Dissertations, Theses, and Capstone Projects

Date of Degree

6-2020

Document Type

Dissertation

Degree Name

Ph.D.

Program

Educational Psychology

Advisor

Linnea Ehri

Committee Members

Alpana Bhattacharya

Katharine Pace Miles

Subject Categories

Curriculum and Instruction | Early Childhood Education | Education | Elementary Education | Language and Literacy Education

Keywords

Phonics, Reading, Synthetic Phonics, Decode, Blending, Segmentation

Abstract

Two methods of decoding instruction were compared. Kindergartners who could not decode nonwords participated in the study, N = 38, M = 5.6 years. Segmented phonation, frequently used in synthetic phonics programs, taught students to convert graphemes to phonemes by breaking the speech stream (“sss – aaa – nnn”) before blending. Connected phonation taught students to pronounce phonemes without breaking the speech stream (“sssaaannn”) before blending. Kindergartners were matched and randomly assigned to the two conditions. Both groups were taught to decode the same set of CVC nonwords consisting of continuant consonants and vowels that could be stretched and connected without altering their phonemic identities and without breaking the speech stream.
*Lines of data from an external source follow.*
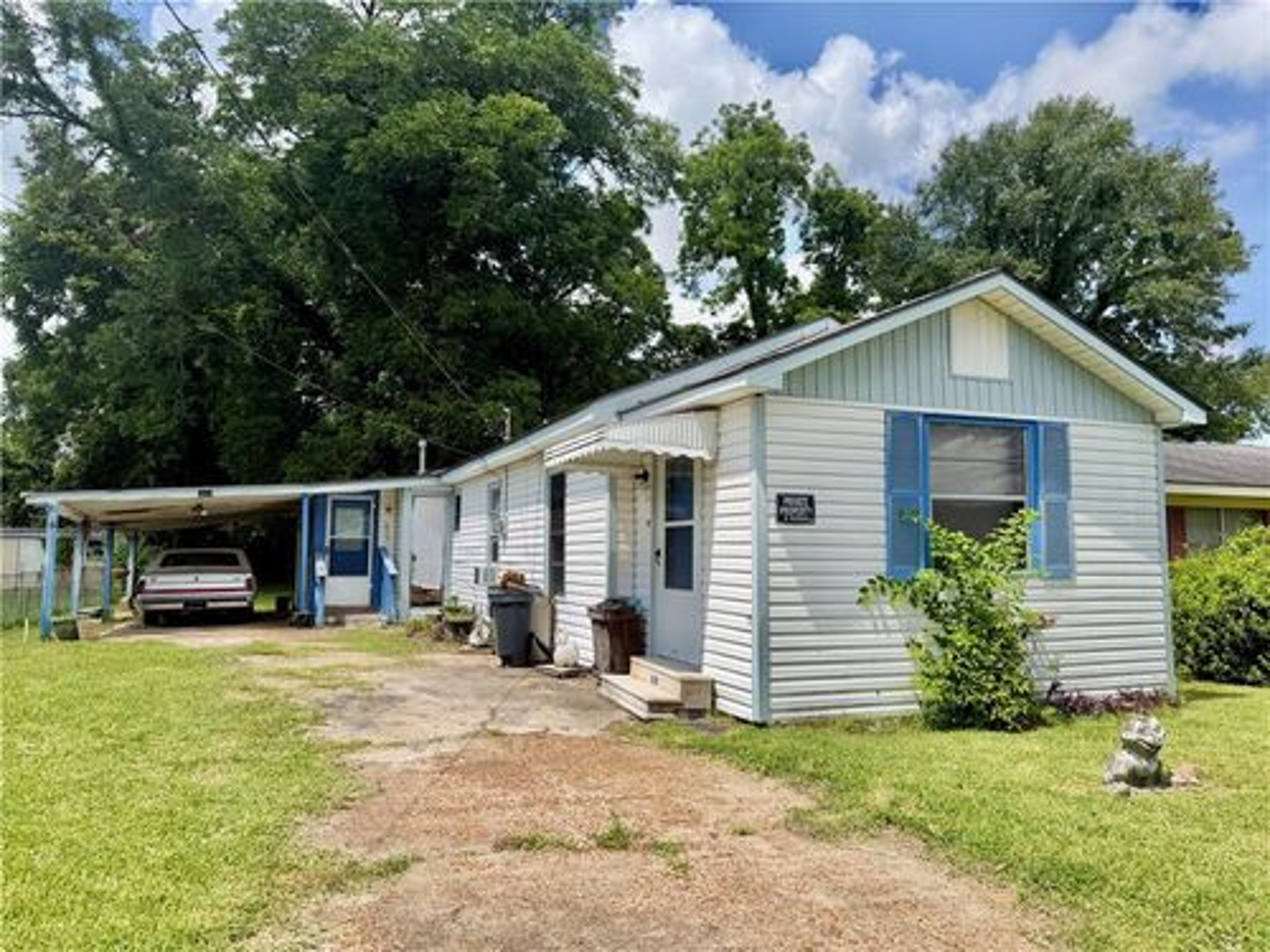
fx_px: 881
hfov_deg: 71.6
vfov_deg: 56.8
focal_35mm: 24
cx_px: 635
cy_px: 476
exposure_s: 1/4673
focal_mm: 6.76
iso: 80
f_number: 1.78
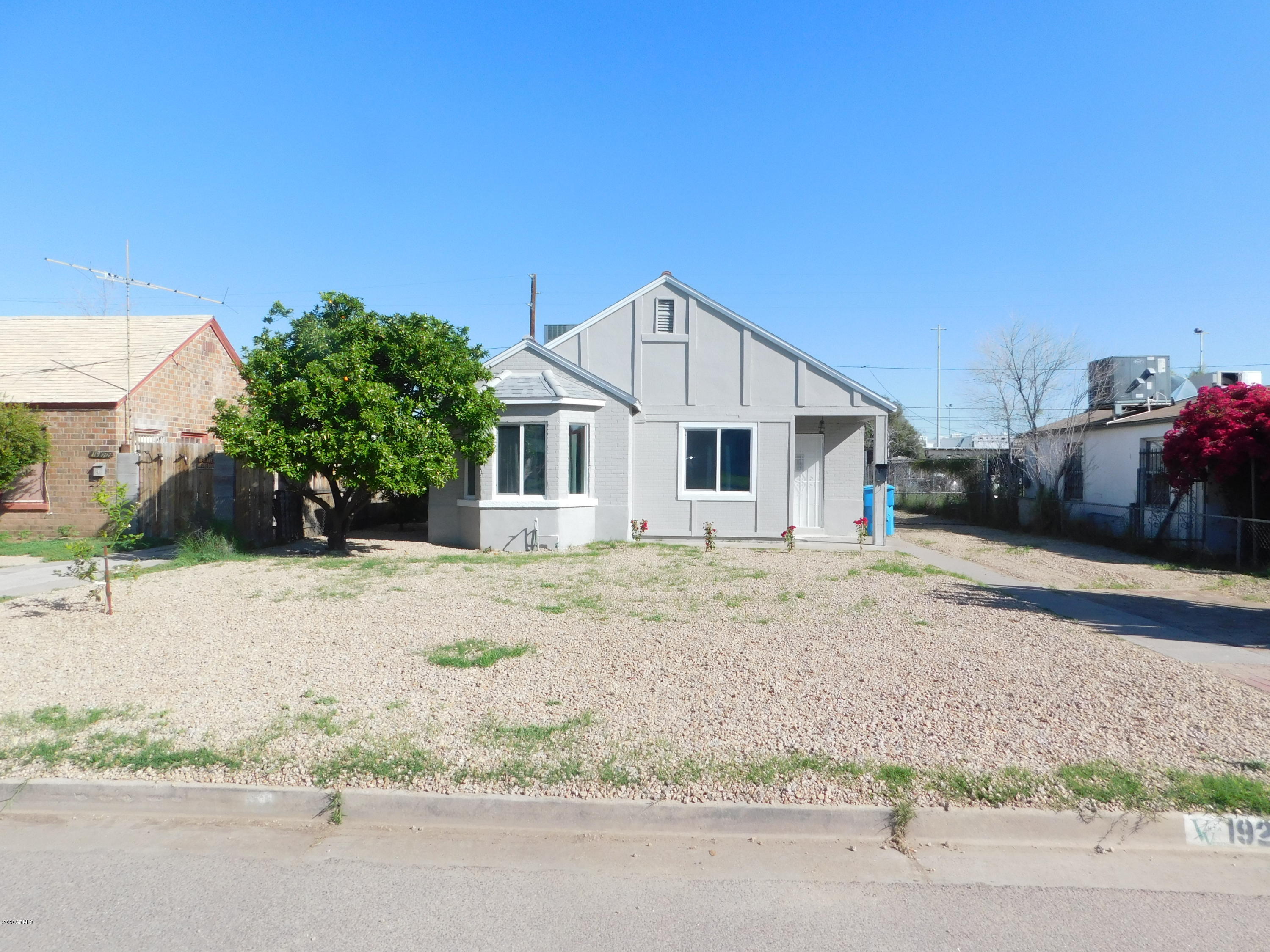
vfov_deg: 58.9
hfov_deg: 73.9
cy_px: 476
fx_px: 844
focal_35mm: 23
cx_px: 635
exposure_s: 1/1500
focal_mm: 4
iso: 125
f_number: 3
Following learning, students completed a transfer task to decode CVC nonwords with stop consonants that are harder to blend because a schwa vowel is added when stops are pronounced separately (e.g., “dǝ – æ – pǝ”) and must be deleted during blending (e.g., “dap”). It was hypothesized that the connected phonation group would better understand how to blend phonemes than the segmented phonation group and hence would be able to overlook schwa vowels more easily in the transfer task. Results were supportive. Connected phonation students read the CVC nonwords with stops more accurately on the transfer task as well as a delayed posttest. Errors showed that segmented phonation students more often forgot the phonemes they had pronounced, especially initial phonemes, when they tried to blend them. In addition to treatment effects, children’s sight word reading explained significant variance in nonword reading on the transfer task. Findings carry implications for how to teach decoding more effectively.